As to renewal, plaintiff offers alleged new evidence for the relation-back/united in interest argument. The first is in the form of a notice to admit which was served on May 9, 2022, to Skanska USA. However, defendant properly objects, noting that plaintiff does not provide a justifiable excuse, or any excuse, for why the notice to admit was not offered in support of the previous motion. Plaintiffs original motion was made on July 11, 2022, 63 days after the notice to admit was served. Defendants' time to respond to the notice to admit had already elapsed at that point. Therefore, the notice to admit is not a "new fact" sufficient to warrant renewal (CPLR 2221 [e] [3]; Ghoneim v Vision Enterprise Management, LLC, 165 A.D.3d 893 [2d Dept 2018]). Accordingly, it cannot be considered by the court.
The second is a letter demonstrating that Skanska USA has sought defense and indemnification from Harleysville Worcester Insurance Company, the insurers for Ottavino and Credit Shelter. Skanska USA's tender and demands for defense and indemnification were denied by both insurers due to Skanska NE not being a "party" to the herein action-plaintiff argues that this supports the proposition that the two Skanska entities are united in interest.
However, as the prior decision held, corporate relationships and involvement in joint enterprises alone does not prove the necessary jural relationship required by a relation-back/united in interest analysis (see Prudential Ins.

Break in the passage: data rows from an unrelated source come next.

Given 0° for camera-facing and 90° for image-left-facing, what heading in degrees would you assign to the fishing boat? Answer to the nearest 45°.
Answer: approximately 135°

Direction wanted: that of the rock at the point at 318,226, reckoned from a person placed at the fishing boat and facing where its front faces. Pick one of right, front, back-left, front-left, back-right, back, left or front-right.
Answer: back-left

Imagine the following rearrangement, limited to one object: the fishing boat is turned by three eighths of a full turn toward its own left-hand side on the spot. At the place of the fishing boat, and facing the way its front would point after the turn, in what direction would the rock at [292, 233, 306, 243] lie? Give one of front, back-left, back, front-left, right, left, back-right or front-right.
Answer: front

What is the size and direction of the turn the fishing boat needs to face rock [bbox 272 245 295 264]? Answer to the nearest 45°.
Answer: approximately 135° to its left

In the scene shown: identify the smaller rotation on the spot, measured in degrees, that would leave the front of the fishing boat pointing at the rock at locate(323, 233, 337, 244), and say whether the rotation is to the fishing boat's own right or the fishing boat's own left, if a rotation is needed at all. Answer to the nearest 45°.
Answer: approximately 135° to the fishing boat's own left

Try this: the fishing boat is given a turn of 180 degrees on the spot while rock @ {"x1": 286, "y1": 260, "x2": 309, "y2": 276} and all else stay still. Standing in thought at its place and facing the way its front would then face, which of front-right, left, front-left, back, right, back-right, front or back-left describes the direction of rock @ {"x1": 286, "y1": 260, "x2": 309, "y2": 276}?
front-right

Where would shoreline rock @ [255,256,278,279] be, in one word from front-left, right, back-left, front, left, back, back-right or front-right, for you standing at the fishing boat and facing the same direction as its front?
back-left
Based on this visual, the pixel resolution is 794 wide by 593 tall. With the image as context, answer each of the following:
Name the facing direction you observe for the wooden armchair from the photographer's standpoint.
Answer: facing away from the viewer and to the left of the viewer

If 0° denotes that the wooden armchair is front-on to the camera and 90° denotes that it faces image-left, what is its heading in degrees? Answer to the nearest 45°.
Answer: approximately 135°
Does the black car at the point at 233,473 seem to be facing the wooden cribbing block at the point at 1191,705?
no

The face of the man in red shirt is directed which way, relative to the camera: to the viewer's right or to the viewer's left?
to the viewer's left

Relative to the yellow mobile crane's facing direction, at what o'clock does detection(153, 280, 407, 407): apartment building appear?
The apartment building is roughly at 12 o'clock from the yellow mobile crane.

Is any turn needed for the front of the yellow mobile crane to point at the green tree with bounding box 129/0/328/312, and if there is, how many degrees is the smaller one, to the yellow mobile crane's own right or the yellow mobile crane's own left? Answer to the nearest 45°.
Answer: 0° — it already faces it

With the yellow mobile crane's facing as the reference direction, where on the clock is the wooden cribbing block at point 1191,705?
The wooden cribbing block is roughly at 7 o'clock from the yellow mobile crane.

Co. v Stone, 270 NY 154, 159 [1936] [parties are united in interest if they "stand and fall together and that judgment against one will similarly affect the other]; see also Connell v Hayden, 83 A.D.2d 30 [2d Dept 1981]). Likewise, new information about these parties' insurance carriers is inadequate to show that these entities were united in interest.
Finally, plaintiff offers ostensibly new law on the issue of the relation-back doctrine: Namath v K-Tooling, 2023 WL 6976445 (2023). Namath differs from the instant action in that it involved nonconforming use of real property, and therefore a judgment against any one user would identically impact the others. Here, the Skanska entities have different insurance policies and claim different roles with respect to the project. There is no evidence presented that the Skanska entities are so intertwined that they stand and fall together; the plaintiff has not demonstrated how a judgment against one entity would have similar effects on the other.
Conclusion
Plaintiffs motion to renew and reargue (Seq. 005) is denied.
This constitutes the decision of the court.